Uma tipografia que imprimia obras selecionadas

O livro sobre Frei Veloso lançado pela Editora da USP (Edusp) – Foto: Reprodução

A atuação editorial de Frei Veloso é destacada no título do livro. “Era tipografia, pois se tratava de uma gráfica que imprimia obras selecionadas”, esclarece a pesquisadora Edna Lúcia Oliveira da Cunha Lima em seu artigo. “Nela funcionava uma calcografia, ou seja, uma oficina de gravação em metal, na qual trabalhavam gravadores responsáveis pela ilustração dos livros e pela formação de outros gravadores. Completava o quadro de técnicas gráficas a fabricação de tipos móveis a cargo da tipoplastia, o último adendo ao já longo nome da oficina. Todos esses setores estavam a serviço da editora, que fazia traduções e editava textos literários, científicos e técnicos.”
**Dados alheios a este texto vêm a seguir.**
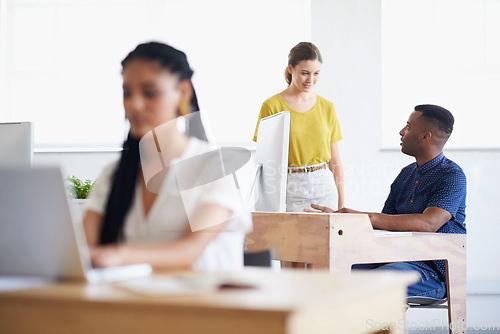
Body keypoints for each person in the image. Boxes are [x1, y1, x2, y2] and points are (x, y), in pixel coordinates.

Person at [83, 41, 251, 271]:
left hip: (205, 304)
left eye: (150, 92)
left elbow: (189, 251)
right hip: (135, 304)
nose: (135, 104)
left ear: (182, 92)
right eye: (127, 93)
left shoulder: (218, 167)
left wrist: (119, 255)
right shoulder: (113, 174)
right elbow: (83, 251)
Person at [307, 104, 466, 299]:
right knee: (328, 272)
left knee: (369, 283)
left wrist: (365, 217)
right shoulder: (406, 174)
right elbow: (383, 225)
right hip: (392, 259)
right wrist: (344, 221)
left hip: (430, 272)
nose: (401, 132)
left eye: (408, 127)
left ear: (425, 136)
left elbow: (429, 223)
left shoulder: (452, 175)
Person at [253, 42, 344, 212]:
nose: (311, 80)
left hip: (324, 186)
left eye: (316, 73)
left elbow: (335, 161)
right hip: (289, 188)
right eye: (304, 73)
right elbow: (264, 162)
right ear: (290, 69)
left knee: (326, 238)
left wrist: (342, 206)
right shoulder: (272, 106)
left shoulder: (327, 107)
Edna explica que o objetivo da editora era imprimir obras de divulgação técnica e científica. “Foi um projeto iluminista que promoveu em Portugal ações para ampliar o conhecimento de novos métodos e técnicas de exploração de minas, para plantio e aproveitamento de produtos naturais como o tabaco e o bicho-da-seda, tratamento de doenças tropicais, textos sobre matemática, filosofia, literatura, manuais de gravura em metal, enfim, uma plêiade de informações sobre os mais diversos assuntos, a maioria em traduções do francês e do inglês, abordados por estudantes e profissionais brasileiros residentes em Portugal.”

O diretor da tipografia era Frei Veloso e quase todos os colaboradores eram brasileiros de Minas Gerais. “Foi uma atividade extraordinária, pois conseguiu publicar mais de 80 títulos de 1799 a 1801, quando a casa foi incorporada à Imprensa Nacional lisboeta.”

Frei Veloso e a Tipografia do Arco do Cego, de Ermelinda Moutinho Pataca e Fernando José Luna (organizadores), Editora da USP (Edusp), 448 páginas, R$ 60,00.